Without loss of generality assume that $m > n$.
For every $v \in H$ such that $\lVert v \rVert = 1$ we have:
$$\lVert (S_m – S_n)v \rVert = \lVert \sum_{k=n+1}^{m} \frac{z^kA^kv}{k!} \rVert \leq \sum_{k=n+1}^{m}\lVert \frac{z^kA^kv}{k!}\rVert \leq \sum_{k=n+1}^{m} \frac{(\lvert z \rvert \cdot \lVert A \rVert _{op})^k}{k!} < \varepsilon$$
for large $N$ since $e^x$ is uniformly convergent in $\mathbb{R}$, which is also a complete space.

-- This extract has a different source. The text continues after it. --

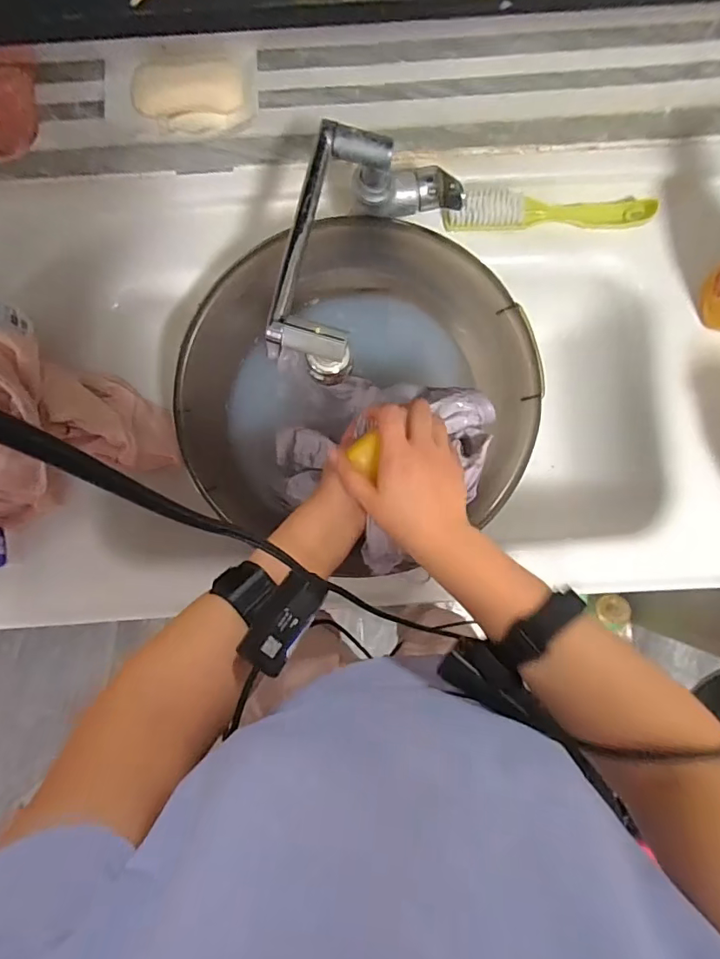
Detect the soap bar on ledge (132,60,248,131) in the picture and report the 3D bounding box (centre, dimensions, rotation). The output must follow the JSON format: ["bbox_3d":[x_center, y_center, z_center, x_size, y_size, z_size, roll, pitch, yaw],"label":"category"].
[{"bbox_3d":[-0.146,-0.333,0.434,0.094,0.013,0.053,3,85,0],"label":"soap bar on ledge"}]

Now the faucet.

Which leads to convergence of $(S_n)$.
Is it correct so far?
The next step is to show that
$$(e^{zA})^* = e^{\bar{z}A^*}$$
where $^*$ denotes Hermitian conjugate.
Again, my attempt:
Let $v, w \in H$ then
$$\langle v, (e^{zA})^*w \rangle =\langle e^{zA}v, w \rangle = \langle \sum_{k=0}^{+\infty}\frac{z^kA^kv}{k!}, w \rangle = \sum_{k=0}^{+\infty}\langle \frac{z^kA^kv}{k!}, w \rangle = \sum_{k=0}^{+\infty} \langle v, \frac{(\bar{z}A^*)^k}{k!}w \rangle = \langle v, e^{\bar{z}A^*}w \rangle$$
Which gives us $$(e^{zA})^* = e^{\bar{z}A^*}$$
Where I used a property $(zA)^* = \bar{z}A^*$ and continuity of inner product.
Again, is it correct?
Best Answer
Yes, it is correct. An essential part of the argument is that $B(H)$ is complete. Note that the argument works in any Banach algebra.
For the second part you could just use that taking adjoints is continuous (it is actually an isometry: $\|T^*\|=\|T\|$), so $$ \left(e^{zA}\right)^*=\left(\sum_{k=0}^\infty \frac{z^kA^k}{k!}\right)^* =\sum_{k=0}^\infty\left( \frac{z^kA^k}{k!}\right)^*=\sum_{k=0}^\infty \frac{\overline{z}^k(A^*)^k}{k!}=e^{\overline z A^*}. $$